Apple indeed have a patent on capacitive multi touch methods on cell phones. But HTC and other company can claim that their methods are slightly different or saying their product are not phones. it is a PDA with phone's function.
Oh Engadget, how you love having your cake and eating it too. You say, and I quote, "Our take? Boooring. Let TMZ cover this crap in detail, we're here for the gadgets. We just hope that the rivalry inspires the two to innovate a bit more and litigate a lot less." You felt it necessary to write up a story, and include a video, yet you think it's "booooring"? You aren't fooling anyone, you know this type of story generates a ton of interest, and judging by the 355 comments, you were correct. So, at least have the common decency to not insult our intelligence by posting a story just to get us to read it, then call it a waste of time.
For the record, this battle of titans has more impact on the landscape of gadgets than you're giving it credit for. These are two very influential companies in the gadget industry, and they're about to go 12 rounds, toe to toe.

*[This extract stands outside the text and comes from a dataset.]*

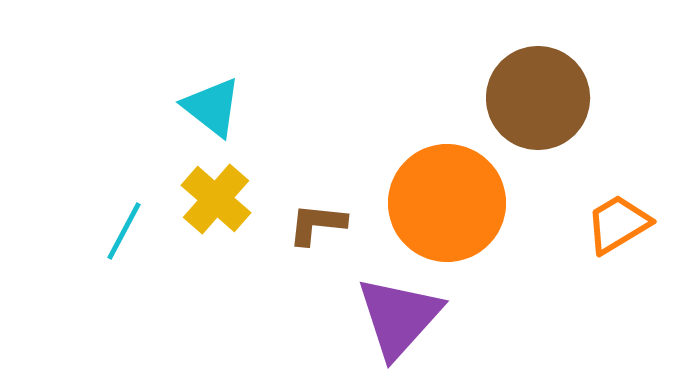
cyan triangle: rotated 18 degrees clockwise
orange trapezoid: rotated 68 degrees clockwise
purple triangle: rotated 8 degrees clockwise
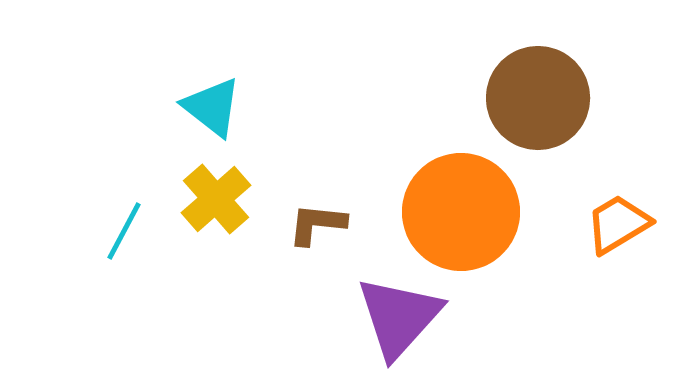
yellow cross: rotated 8 degrees clockwise
orange circle: moved 14 px right, 9 px down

Get real, would ya? You and I are both like guys who had this rich neighbor - Xerox - who left the door open all the time. And you go sneakin' in to steal a TV set. Only when you get there, you realize that I got there first. I got the loot, Steve! And you're yellin'? "That's not fair. I wanted to try to steal it first." You're too late.
ThIs if for Apple executives reading comments here and reporting back to Steve Jobs' Politburo.
LISTEN CAREFULLY.
Our company currently produces iPhone Apps.
We are hiring Android developers. We've had enough of the tyrannical Soviet approach Apple has towards its developers.
We made your damn iTunes. Your 100,000 App were produced by us - the developer community. Not you. They cost you nothing.
Don't you get it? No content - no iTunes.
We're actively moving to different platforms where freedom reigns. Our Android, Windows and Symbian Apps won't be shackled half as much as the Soviet of Apple.
With developers' creativity and innovation unshackled the people with follow.
Business schools will one day study how Apple killed the goose that laid the golden egg. It was all about freedom, creativity and innovation.
It's always about freedom - you idiots. Don't you get it.
why doesn't Apple creates its own search engine??
@thefofo I can see Apple doing that, but they'll do it from the other direction. They'll get all the pieces they'll need first then go, "oh wait, we can use all this with a search engine, too."
I swear it must be the Meds with this Steve Jobs.
The guy has been so sick and so full of pills he's losing it.
He thinks he's Napoleon!
No Hitler!
No Caesar!
I can't agree more...
Hey Jobs, why don't you you just sit back have a coke and calm the Fuck down!
Reminds me of the Antitrust film. Now the film Anti-Trust is old;
A new one will be created to tell about how the company steals(or burrows) technology and stops others from excelling themselves. Buying all the tech from the universities itself & stopping it from being opensource,.
"In the phone business, either you are a 1 or 0, either you have an iPhone or not."
http://en.wikipedia.org/wiki/Antitrust_(film)
Everyone is complaining about who invented what first, but this suing and being sued is creating innovation. For a company to protect itself it needs to create a bigger gun (read: better patented feature). So this is essentially a gun fight to see who flintches first.
Apple should focus on creating a superior product. I've been a loyal iPhone user since version one but I just switched to the Nexus One. I did this mainly because the iPhone experience has grown stale. The incremental improvements over the last year and a half have been a joke.